Before copying the entries, remove the pictures; everything else stays exactly as it is.

------ Data for analysis

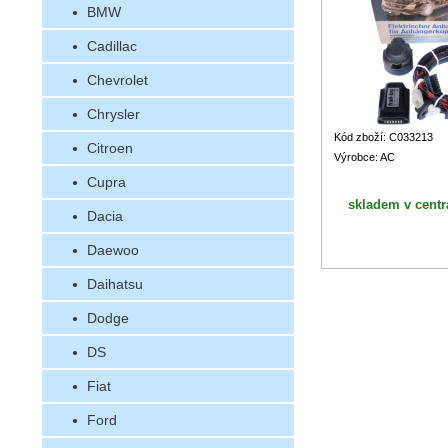
BMW
Cadillac
Chevrolet
Chrysler
Kód zboží: C033213
Citroen
Výrobce: AC
Cupra
skladem v centr
Dacia
Daewoo
Daihatsu
Dodge
DS
Fiat
Ford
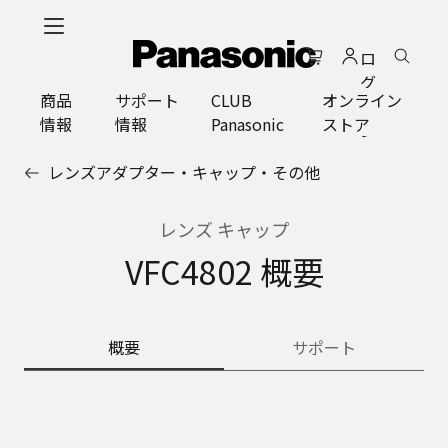
メ
イ
ロ
ン
グ
コ
商品
サポート
CLUB
オンライン
イ
ン
情報
情報
Panasonic
ストア
ン
テ
ン
レンズアダプター・キャップ・その他
ツ
に
ス
レンズ キャップ
キ
VFC4802 概要
ッ
プ
概要
サポート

------------

• [Worked solution]
BMW
Cadillac
Chevrolet
Chrysler
Kód zboží: C033213
Citroen
Výrobce: AC
Cupra
skladem v centr
Dacia
Daewoo
Daihatsu
Dodge
DS
Fiat
Ford
メ
イ
ロ
ン
グ
コ
商品
サポート
CLUB
オンライン
イ
ン
情報
情報
Panasonic
ストア
ン
テ
ン
レンズアダプター・キャップ・その他
ツ
に
ス
レンズ キャップ
キ
VFC4802 概要
ッ
プ
概要
サポート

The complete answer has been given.